A High Court ruling that genocide is taking place would mean that asylum claims would be prioritised if they came from those who are victims of genocide. It could also lead to Britain tabling a UN Security Council resolution to bring ISIS leaders to justice at the International Criminal Court.

Lord Forsyth, another signatory to the amendment, said: “It is essential that we find a way in which we can offer sanctuary to people who are victims. This amendment suggests a way in which that could be done, not just in terms of offering sanctuary but in bringing to justice those who have been responsible for these barbarous crimes.”

Opposing the amendment, Viscount Hailsham said he agreed with the designation of genocide, but thought the amendment might not “make legal sense”.
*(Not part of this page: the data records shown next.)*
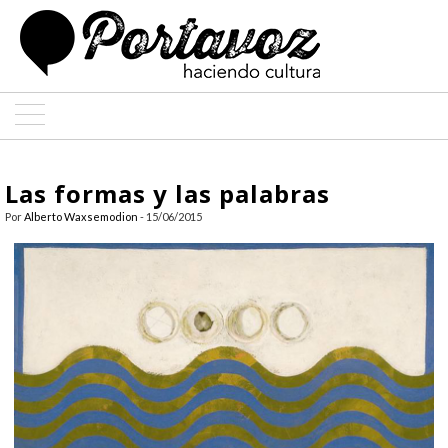
ARTE
Las formas y las palabras
ARQUITECTURA
Por
Alberto Waxsemodion
- 15/06/2015
DISEÑO
ENTREVISTAS
COLABORADORES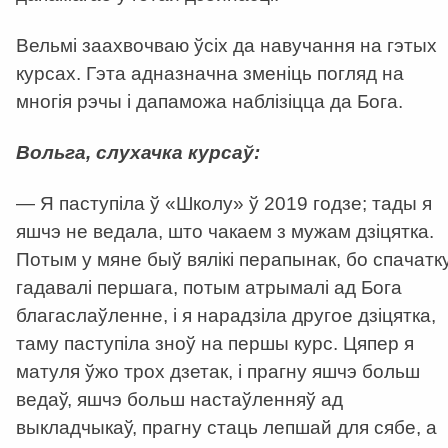
Вельмі заахвочваю ўсіх да навучання на гэтых
курсах. Гэта адназначна зменіць погляд на
многія рэчы і дапаможа наблізіцца да Бога.
Вольга, слухачка курсаў:
— Я паступіла ў «Школу» ў 2019 годзе; тады я
яшчэ не ведала, што чакаем з мужам дзіцятка.
Потым у мяне быў вялікі перапынак, бо спачатк
гадавалі першага, потым атрымалі ад Бога
благаслаўленне, і я нарадзіла другое дзіцятка,
таму паступіла зноў на першы курс. Цяпер я
матуля ўжо трох дзетак, і прагну яшчэ больш
ведаў, яшчэ больш настаўленняў ад
выкладчыкаў, прагну стаць лепшай для сябе, а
He argued that it might lead to a mass of legal disputes in determining who qualified for asylum as a victim of genocide: “It is sometimes very difficult to tell the difference between a Tajik and an Uzbek or, for that matter, between an Alawite, a Sunni and a Shia. They may all have reason for misrepresenting their status.”

The Conservatives opposed the amendment, with Baroness Berridge saying: “The amendment runs the risk of taking too long to help these people”.

Labour refused to support the amendment – a position which Lord Carlile, a QC, described as “supine” and “chickening out”. He said that the legal objections were not insurmountable, saying: “Surely Parliaments such as this should recognise the suffering of victims of genocide, and not merely by wringing our hands with rhetoric about those victims. Where else have they to turn to if not to Parliaments and to Governments in countries such as ours?”

After the vote, Lord Alton said that parliament had overlooked the suffering of ISIS’s victims.

“It was disappointing that both the Government and Opposition declined to respond to the powerful calls made from around the Chamber,” he said in a statement. “This was a day when Britain neither salved its conscience or offered practical help but chose to look the other way.”

His statement concluded: “When historians come to consider the lamentable failure of both parliament and government to speak and act they will surely conclude that we failed to recognise the crime above all crimes.”

Lord Alton said the campaign would continue. He is tabling a motion in the Lords today.